Pois Gervásio partia do princípio de que o artista não se revelava pelas suas obras, mas sim, unicamente, pela sua personalidade. Queria dizer: ao escultor, no fundo, pouco importava a obra de um artista. Exigia-lhe porém que fosse interessante, genial, no seu aspeto físico, na sua maneira de ser - no seu modo exterior, numa palavra:
- Porque isto, meu amigo, de se chamar artista, de se chamar homem de génio, a um patusco obeso como o Balzac, corcovado, aborrecido, e que é vulgar na sua conversa, nas suas opiniões - não está certo; não é justo nem admissível.
- Ora… - protestava eu, citando verdadeiros grandes artistas, bem inferiores no seu aspeto físico.
E então Gervásio Vila-Nova tinha respostas impagáveis.
Se por exemplo - o que raro acontecia - o nome citado era o de um artista que ele já alguma vez me elogiara pelas suas obras, volvia-me:
- O meu amigo desculpe-me, mas é muito pouco lúcido. Esse de quem me fala, embora aparentemente medíocre, era todo chama. Pois não sabe quando ele…

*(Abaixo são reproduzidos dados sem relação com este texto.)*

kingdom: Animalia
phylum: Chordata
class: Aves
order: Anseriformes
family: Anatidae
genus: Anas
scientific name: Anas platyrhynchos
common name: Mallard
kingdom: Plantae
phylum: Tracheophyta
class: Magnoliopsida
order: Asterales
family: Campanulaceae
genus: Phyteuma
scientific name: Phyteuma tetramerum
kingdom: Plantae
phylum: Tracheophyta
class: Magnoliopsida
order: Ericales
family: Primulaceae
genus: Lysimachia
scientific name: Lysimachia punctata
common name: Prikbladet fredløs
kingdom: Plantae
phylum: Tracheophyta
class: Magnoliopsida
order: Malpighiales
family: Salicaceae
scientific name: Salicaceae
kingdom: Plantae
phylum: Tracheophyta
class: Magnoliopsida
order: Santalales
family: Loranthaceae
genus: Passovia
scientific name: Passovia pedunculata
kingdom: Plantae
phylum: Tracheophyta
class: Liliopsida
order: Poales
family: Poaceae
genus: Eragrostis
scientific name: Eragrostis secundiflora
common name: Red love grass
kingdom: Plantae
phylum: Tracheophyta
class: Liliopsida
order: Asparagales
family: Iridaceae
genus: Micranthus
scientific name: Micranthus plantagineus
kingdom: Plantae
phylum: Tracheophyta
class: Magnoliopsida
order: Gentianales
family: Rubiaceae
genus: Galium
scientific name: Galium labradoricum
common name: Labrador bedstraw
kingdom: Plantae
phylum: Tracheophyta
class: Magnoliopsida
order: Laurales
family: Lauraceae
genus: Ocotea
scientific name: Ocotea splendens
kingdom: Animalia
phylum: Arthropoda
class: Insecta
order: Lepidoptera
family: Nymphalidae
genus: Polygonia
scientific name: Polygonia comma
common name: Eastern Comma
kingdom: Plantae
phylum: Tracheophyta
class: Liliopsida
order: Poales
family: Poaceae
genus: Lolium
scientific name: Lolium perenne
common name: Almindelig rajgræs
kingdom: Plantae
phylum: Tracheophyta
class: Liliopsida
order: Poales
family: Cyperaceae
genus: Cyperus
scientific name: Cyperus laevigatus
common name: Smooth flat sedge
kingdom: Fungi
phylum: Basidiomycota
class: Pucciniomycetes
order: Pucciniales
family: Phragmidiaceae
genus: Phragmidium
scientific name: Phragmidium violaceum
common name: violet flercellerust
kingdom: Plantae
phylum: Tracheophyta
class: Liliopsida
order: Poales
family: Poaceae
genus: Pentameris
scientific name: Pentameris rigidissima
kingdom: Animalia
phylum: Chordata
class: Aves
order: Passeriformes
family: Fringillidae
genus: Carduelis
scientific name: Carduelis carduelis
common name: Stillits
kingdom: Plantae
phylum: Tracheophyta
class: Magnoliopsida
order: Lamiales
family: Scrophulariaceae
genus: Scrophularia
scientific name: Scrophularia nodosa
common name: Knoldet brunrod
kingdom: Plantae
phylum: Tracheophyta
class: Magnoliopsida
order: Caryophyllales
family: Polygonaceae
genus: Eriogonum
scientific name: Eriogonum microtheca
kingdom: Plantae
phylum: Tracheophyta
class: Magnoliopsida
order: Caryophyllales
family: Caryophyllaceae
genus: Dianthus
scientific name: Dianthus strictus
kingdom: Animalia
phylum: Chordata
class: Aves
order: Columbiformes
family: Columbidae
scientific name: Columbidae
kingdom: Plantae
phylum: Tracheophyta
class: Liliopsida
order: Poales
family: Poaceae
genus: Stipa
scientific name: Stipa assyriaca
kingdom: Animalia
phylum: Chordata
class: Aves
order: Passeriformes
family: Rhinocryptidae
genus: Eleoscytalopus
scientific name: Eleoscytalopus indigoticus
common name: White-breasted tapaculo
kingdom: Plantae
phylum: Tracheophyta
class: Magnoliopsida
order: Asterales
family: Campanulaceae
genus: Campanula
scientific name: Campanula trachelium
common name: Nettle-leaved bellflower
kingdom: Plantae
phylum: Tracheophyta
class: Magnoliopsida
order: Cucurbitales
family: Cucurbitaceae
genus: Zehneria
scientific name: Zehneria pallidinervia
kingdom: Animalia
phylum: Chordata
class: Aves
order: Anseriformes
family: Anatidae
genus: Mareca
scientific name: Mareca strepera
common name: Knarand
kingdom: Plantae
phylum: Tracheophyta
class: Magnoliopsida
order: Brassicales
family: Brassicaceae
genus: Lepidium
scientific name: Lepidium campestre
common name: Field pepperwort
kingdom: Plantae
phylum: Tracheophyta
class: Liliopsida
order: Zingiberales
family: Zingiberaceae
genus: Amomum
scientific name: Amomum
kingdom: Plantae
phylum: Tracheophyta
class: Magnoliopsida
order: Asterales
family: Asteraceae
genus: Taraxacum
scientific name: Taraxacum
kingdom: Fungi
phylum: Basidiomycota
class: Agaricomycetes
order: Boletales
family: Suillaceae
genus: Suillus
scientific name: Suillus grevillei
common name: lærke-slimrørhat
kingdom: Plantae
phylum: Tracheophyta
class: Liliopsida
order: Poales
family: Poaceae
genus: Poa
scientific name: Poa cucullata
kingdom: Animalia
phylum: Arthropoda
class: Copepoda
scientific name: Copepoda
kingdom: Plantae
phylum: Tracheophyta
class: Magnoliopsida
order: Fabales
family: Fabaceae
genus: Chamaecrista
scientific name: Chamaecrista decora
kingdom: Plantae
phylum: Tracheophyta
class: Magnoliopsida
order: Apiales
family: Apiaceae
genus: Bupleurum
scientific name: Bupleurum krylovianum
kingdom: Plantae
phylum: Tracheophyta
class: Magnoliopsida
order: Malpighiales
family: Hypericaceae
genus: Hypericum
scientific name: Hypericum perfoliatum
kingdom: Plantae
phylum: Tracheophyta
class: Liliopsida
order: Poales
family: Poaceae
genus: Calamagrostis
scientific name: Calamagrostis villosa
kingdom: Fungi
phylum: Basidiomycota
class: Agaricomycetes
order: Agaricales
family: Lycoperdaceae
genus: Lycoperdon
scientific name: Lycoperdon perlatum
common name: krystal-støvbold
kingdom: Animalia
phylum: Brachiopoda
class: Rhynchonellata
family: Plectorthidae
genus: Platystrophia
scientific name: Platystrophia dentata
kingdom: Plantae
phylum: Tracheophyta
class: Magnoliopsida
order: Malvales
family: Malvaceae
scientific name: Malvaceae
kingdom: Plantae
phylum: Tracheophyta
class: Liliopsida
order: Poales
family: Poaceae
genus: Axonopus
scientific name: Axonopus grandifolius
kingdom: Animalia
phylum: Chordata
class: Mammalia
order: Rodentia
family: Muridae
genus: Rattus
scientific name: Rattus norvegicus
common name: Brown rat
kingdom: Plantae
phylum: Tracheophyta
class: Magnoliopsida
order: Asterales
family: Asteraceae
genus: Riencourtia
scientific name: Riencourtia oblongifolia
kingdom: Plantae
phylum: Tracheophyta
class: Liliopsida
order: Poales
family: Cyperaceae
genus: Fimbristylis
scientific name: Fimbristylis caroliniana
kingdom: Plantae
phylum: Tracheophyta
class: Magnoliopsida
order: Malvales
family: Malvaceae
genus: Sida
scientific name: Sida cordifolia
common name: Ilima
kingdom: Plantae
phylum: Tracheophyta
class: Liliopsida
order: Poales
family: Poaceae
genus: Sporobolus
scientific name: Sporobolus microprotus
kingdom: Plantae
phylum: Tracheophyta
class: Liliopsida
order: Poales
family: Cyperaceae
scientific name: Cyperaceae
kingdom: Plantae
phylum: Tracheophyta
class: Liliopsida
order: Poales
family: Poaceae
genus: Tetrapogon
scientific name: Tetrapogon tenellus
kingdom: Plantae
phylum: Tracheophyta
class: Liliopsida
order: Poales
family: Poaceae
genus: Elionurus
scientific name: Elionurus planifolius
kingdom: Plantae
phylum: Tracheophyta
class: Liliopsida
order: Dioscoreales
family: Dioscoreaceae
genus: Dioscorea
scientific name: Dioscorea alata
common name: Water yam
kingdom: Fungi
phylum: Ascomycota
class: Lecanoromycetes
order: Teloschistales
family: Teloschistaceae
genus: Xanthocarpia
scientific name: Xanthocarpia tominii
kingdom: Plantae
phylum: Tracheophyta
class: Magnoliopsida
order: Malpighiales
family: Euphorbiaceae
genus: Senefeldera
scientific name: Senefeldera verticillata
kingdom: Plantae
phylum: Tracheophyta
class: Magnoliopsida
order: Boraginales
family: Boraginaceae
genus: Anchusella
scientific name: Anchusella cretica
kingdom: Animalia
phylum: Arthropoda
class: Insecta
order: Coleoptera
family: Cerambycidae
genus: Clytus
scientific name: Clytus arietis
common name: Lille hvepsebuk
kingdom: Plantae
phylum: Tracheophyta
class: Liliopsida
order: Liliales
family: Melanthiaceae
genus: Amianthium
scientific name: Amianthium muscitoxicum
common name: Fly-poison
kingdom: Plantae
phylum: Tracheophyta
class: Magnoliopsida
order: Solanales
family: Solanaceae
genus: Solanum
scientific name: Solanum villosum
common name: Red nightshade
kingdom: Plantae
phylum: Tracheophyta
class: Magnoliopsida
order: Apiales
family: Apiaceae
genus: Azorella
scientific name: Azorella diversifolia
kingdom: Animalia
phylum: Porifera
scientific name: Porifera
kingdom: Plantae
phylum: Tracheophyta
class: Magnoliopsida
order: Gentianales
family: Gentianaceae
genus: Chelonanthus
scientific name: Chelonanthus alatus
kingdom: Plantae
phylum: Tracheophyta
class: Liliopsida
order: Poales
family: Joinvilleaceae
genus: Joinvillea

E inventava qualquer anedota interessante, bela, intensa, que atribuía ao seu homem…
E eu calava-me…
De resto, era outro traço característico em Gervásio: construir as individualidades como lhe agradava que fossem, e não as ver como realmente eram. Se lhe apresentavam uma criatura com a qual, por qualquer motivo,
simpatizava - logo lhe atribuía opiniões, modos de ser do seu agrado; embora, em verdade, a personagem fosse a antítese disso tudo.
É claro que um dia chegava a desilusão. Entretanto, longo tempo ele tinha a força de sustentar o encanto…
Pelo caminho, não pude deixar de lhe observar:
- Você Reparou que ela trazia os pés descalços, em sandálias, e as unhas douradas?
- Você crê?… Não…
A desconhecida estranha impressionara-me vivamente e, antes de adormecer, largo tempo a relembrei e à roda que a acompanhava.